Intravascular hemolytic anemia results from enzyme deficiencies (glucose-6-phosphate dehydrogenase and glutathione reductase), immune mediated mechanisms, infections (Clostridium perfringens, Bartonella bacilliformis and malaria), paroxysmal nocturnal hemoglobinuria, and mechanical trauma (microangiopathic hemolytic anemia). Microangiopathic hemolytic anemia occurs when red cell flow is subjected to high velocity turbulent flow (malignant tumors, malignant hypertension, severe aortic stenosis, and prosthetic heart valves), regions of intravascular coagulation (disseminated intravascular coagulation and thrombotic thrombocytopenic purpura), or to small blood vessels in areas of high trauma (march hemoglobinuria).
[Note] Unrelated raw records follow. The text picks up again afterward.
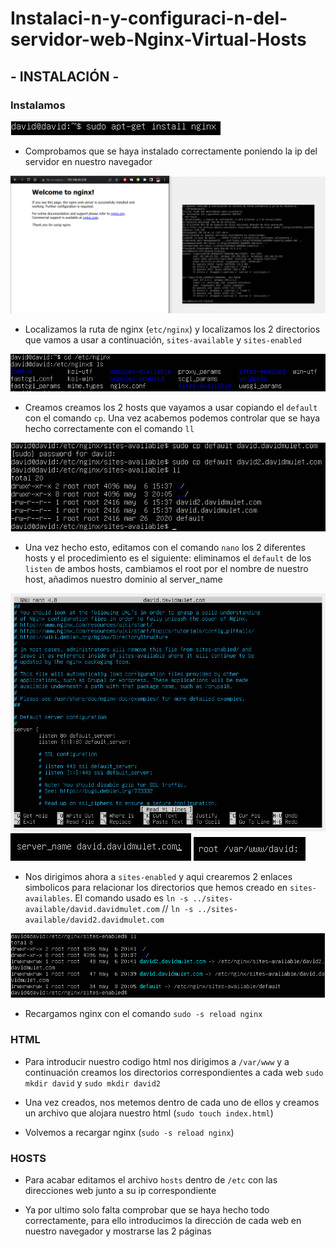 # Instalaci-n-y-configuraci-n-del-servidor-web-Nginx-Virtual-Hosts

## - INSTALACIÓN -

### Instalamos

![Image text](https://github.com/DavidMuletMelia/Instalaci-n-y-configuraci-n-del-servidor-web-Nginx-Virtual-Hosts/blob/main/practica%20maximo%202/0.PNG)

- Comprobamos que se haya instalado correctamente poniendo la ip del servidor en nuestro navegador

![Image text](https://github.com/DavidMuletMelia/Instalaci-n-y-configuraci-n-del-servidor-web-Nginx-Virtual-Hosts/blob/main/practica%20maximo%202/1.PNG)

- Localizamos la ruta de nginx (`etc/nginx`) y localizamos los 2 directorios que vamos a usar a continuación, `sites-available` y `sites-enabled`

![Image text](https://github.com/DavidMuletMelia/Instalaci-n-y-configuraci-n-del-servidor-web-Nginx-Virtual-Hosts/blob/main/practica%20maximo%202/2.PNG)


- Creamos creamos los 2 hosts que vayamos a usar copiando el `default` con el comando `cp`. Una vez acabemos podemos controlar que se haya hecho correctamente con el comando `ll`

![Image text](https://github.com/DavidMuletMelia/Instalaci-n-y-configuraci-n-del-servidor-web-Nginx-Virtual-Hosts/blob/main/practica%20maximo%202/6.PNG)

- Una vez hecho esto, editamos con el comando `nano` los 2 diferentes hosts y el procedimiento es el siguiente: eliminamos el `default` de los `listen` de ambos hosts, cambiamos el root por el nombre de nuestro host, añadimos nuestro dominio al server_name

![Image text](https://github.com/DavidMuletMelia/Instalaci-n-y-configuraci-n-del-servidor-web-Nginx-Virtual-Hosts/blob/main/practica%20maximo%202/7.PNG)
![Image text](https://github.com/DavidMuletMelia/Instalaci-n-y-configuraci-n-del-servidor-web-Nginx-Virtual-Hosts/blob/main/practica%20maximo%202/8.PNG)
![Image text](https://github.com/DavidMuletMelia/Instalaci-n-y-configuraci-n-del-servidor-web-Nginx-Virtual-Hosts/blob/main/practica%20maximo%202/9.PNG)



- Nos dirigimos ahora a `sites-enabled` y aqui crearemos 2 enlaces simbolicos para relacionar los directorios que hemos creado en `sites-availables`. El comando usado es `ln -s ../sites-available/david.davidmulet.com` // `ln -s ../sites-available/david2.davidmulet.com`

![Image text](https://github.com/DavidMuletMelia/Instalaci-n-y-configuraci-n-del-servidor-web-Nginx-Virtual-Hosts/blob/main/practica%20maximo%202/17.PNG)


- Recargamos nginx con el comando `sudo -s reload nginx`

### HTML

- Para introducir nuestro codigo html nos dirigimos a `/var/www` y a continuación creamos los directorios correspondientes a cada web `sudo mkdir david` y `sudo mkdir david2`

- Una vez creados, nos metemos dentro de cada uno de ellos y creamos un archivo que alojara nuestro html (`sudo touch index.html`)

- Volvemos a recargar nginx (`sudo -s reload nginx`)

### HOSTS

- Para acabar editamos el archivo `hosts` dentro de `/etc` con las direcciones web junto a su ip correspondiente



- Ya por ultimo solo falta comprobar que se haya hecho todo correctamente, para ello introducimos la dirección de cada web en nuestro navegador y mostrarse las 2 páginas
Chronic microangiopathic hemolytic anemia may result in iron deficiency anemia with its associated laboratory abnormalities (inappropriate reticulocytosis, microcytosis, and characteristic abnormal iron studies). After the iron stores have been replenished, the abnormalities consistent with intravascular hemolysis then become apparent. This possible mechanism should be considered in patients with iron deficiency anemia with no apparent etiology (gastrointestinal bleeding, heavy menses, pregnancy, or hookworm infestation).
Autoimmune hemolytic anemias may be diagnosed using the direct antiglobulin test (DAT or Direct Coomb's) and cold agglutinin titer testing. Polyspecific DAT testing indicates the involvement of IgG or C3 in the hemolytic process. Monospecific serum may be used to detect whether IgG or C3 are involved. The Donath-Landsteiner test may be used to diagnose paroxysmal cold hemoplobinuria.
Therapy for hemolysis is dependent on the underlying cause. Persons with genetic abnormalities which induce hemolysis should undergo genetic counseling. All attempts should be made to identify which stressors induce hemolysis in an individual patient so that they may be avoided. Folate therapy should be administered to patients with chronic hemolysis as depletion of this vitamin occurs secondary to the increased demand from chronic reticulocytosis. Some patients require iron therapy. In some cases, splenectomy may be therapeutic or at least decrease the need for transfusions.